Retype the data exactly, skipping any picture in it.
:: Recorded information
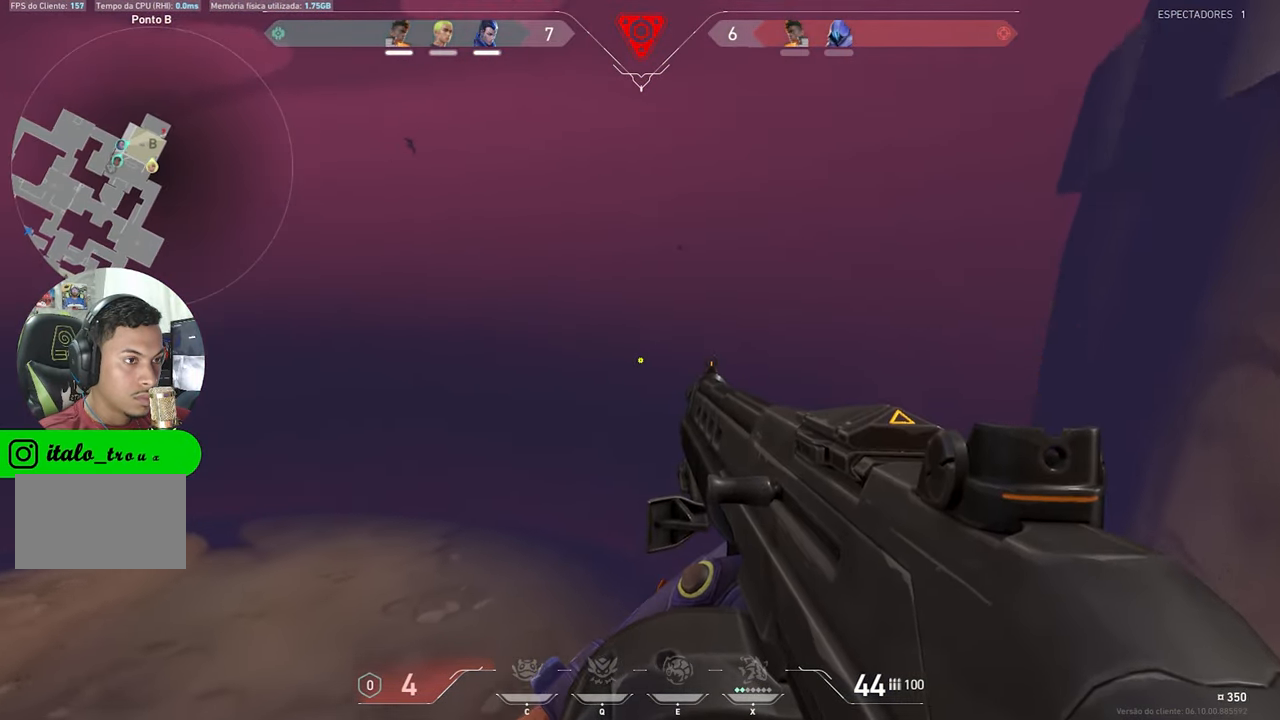
{"keys": ["d", "shift", "w"], "mouse_move": "still", "events": []}
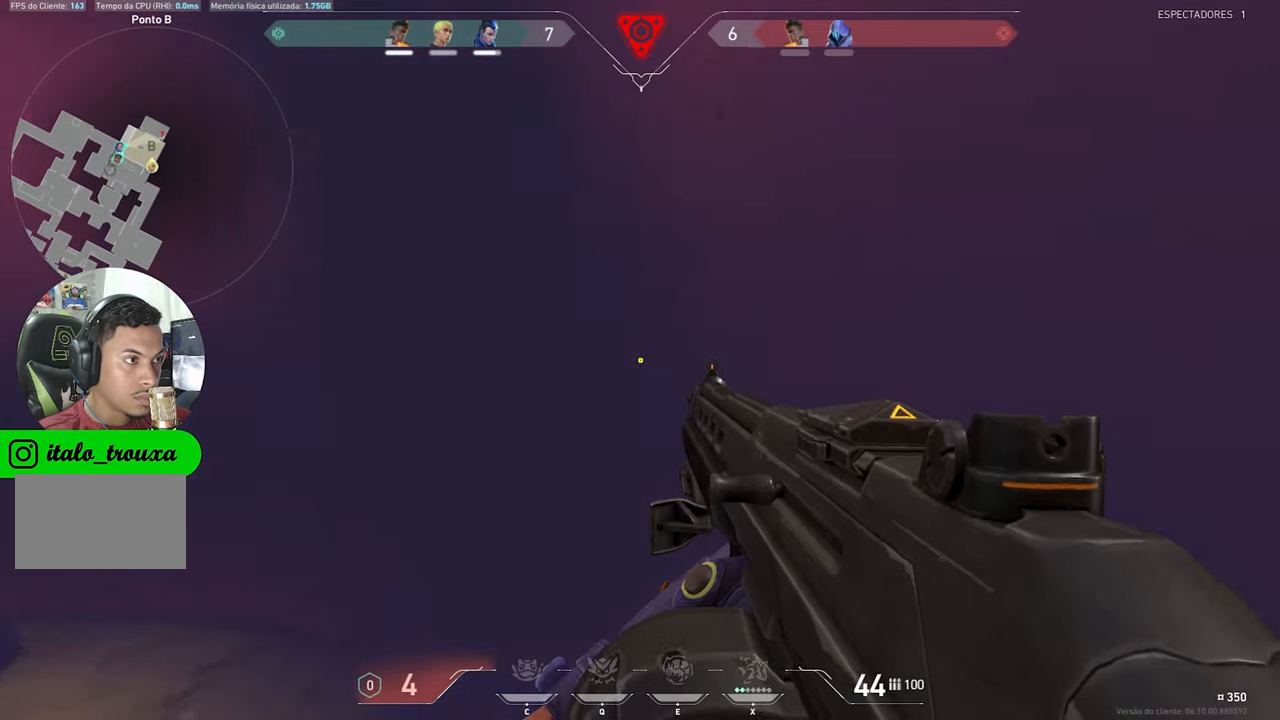
{"keys": ["d", "shift", "w"], "mouse_move": "still", "events": []}
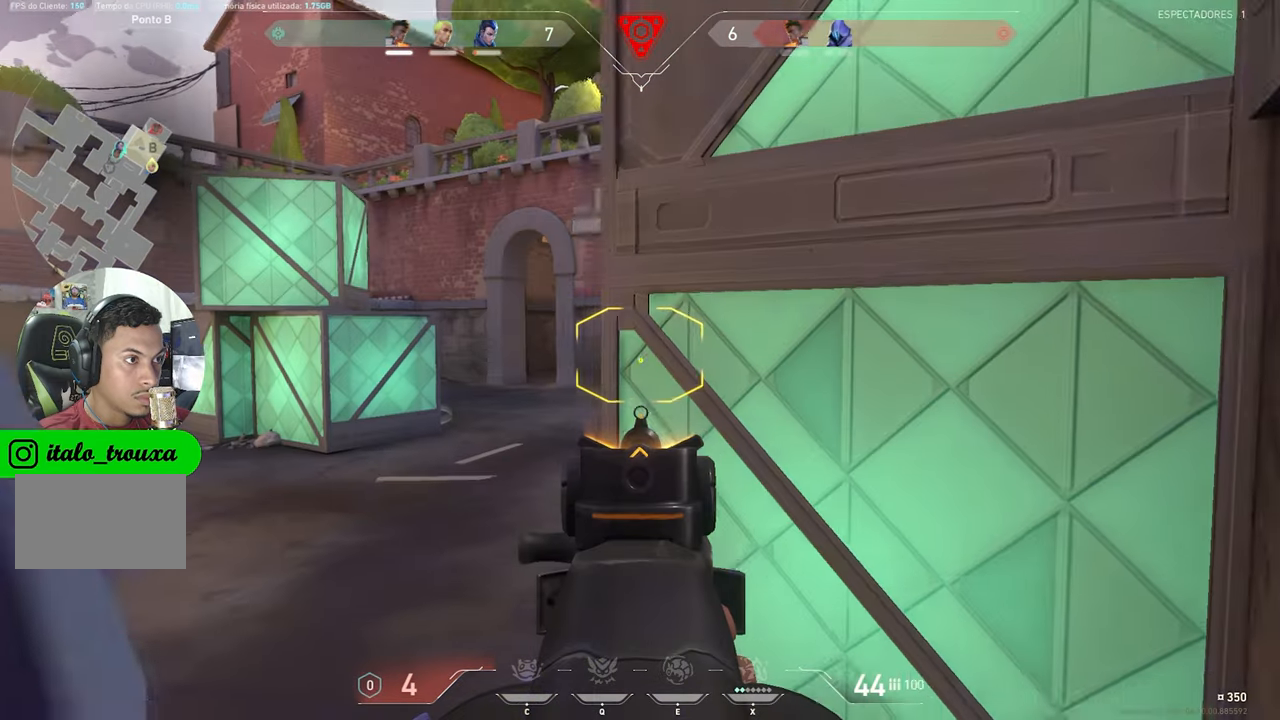
{"keys": ["d", "shift", "w"], "mouse_move": "left", "events": [[133, "d", "up"], [266, "a", "down"], [416, "a", "up"], [500, "d", "down"]]}
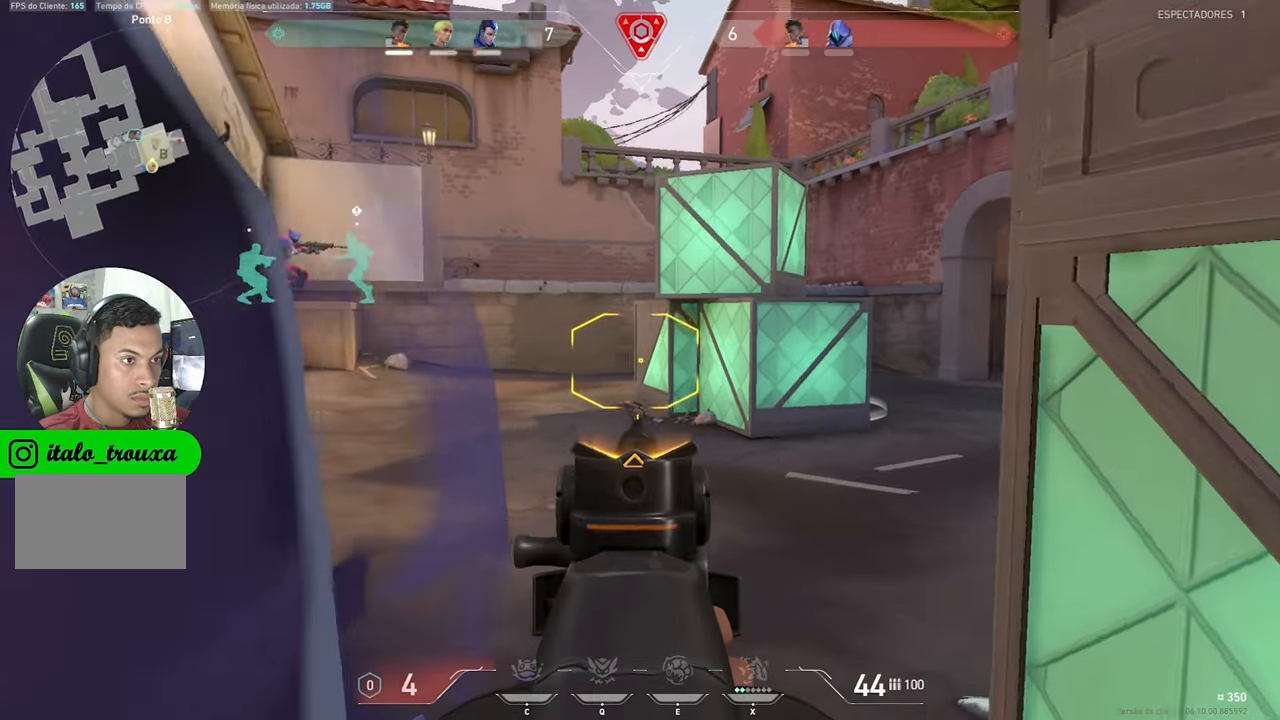
{"keys": ["a", "shift"], "mouse_move": "left", "events": [[250, "a", "down"], [250, "d", "up"], [433, "w", "up"]]}
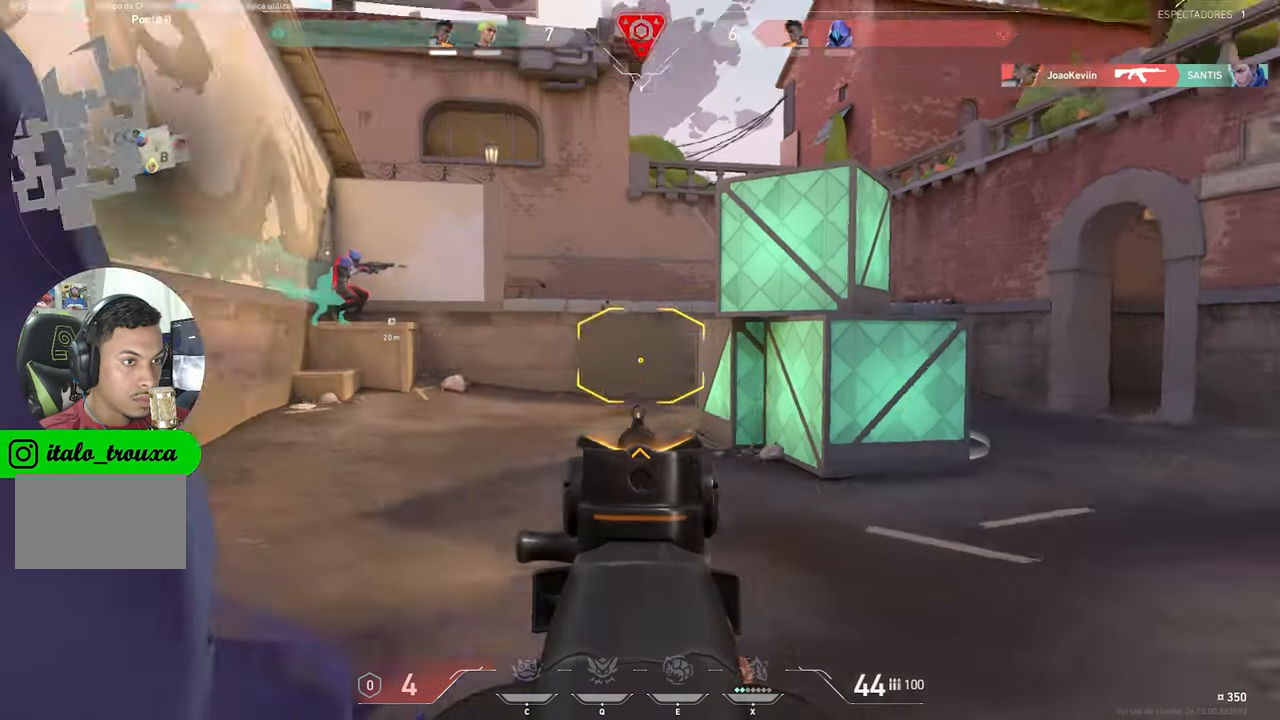
{"keys": ["ctrl", "shift"], "mouse_move": "still", "events": [[116, "a", "up"], [116, "ctrl", "down"]]}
::::
> [Solution for this problem]:
{"keys": ["d", "shift", "w"], "mouse_move": "still", "events": []}
{"keys": ["d", "shift", "w"], "mouse_move": "still", "events": []}
{"keys": ["d", "shift", "w"], "mouse_move": "left", "events": [[133, "d", "up"], [266, "a", "down"], [416, "a", "up"], [500, "d", "down"]]}
{"keys": ["a", "shift"], "mouse_move": "left", "events": [[250, "a", "down"], [250, "d", "up"], [433, "w", "up"]]}
{"keys": ["ctrl", "shift"], "mouse_move": "still", "events": [[116, "a", "up"], [116, "ctrl", "down"]]}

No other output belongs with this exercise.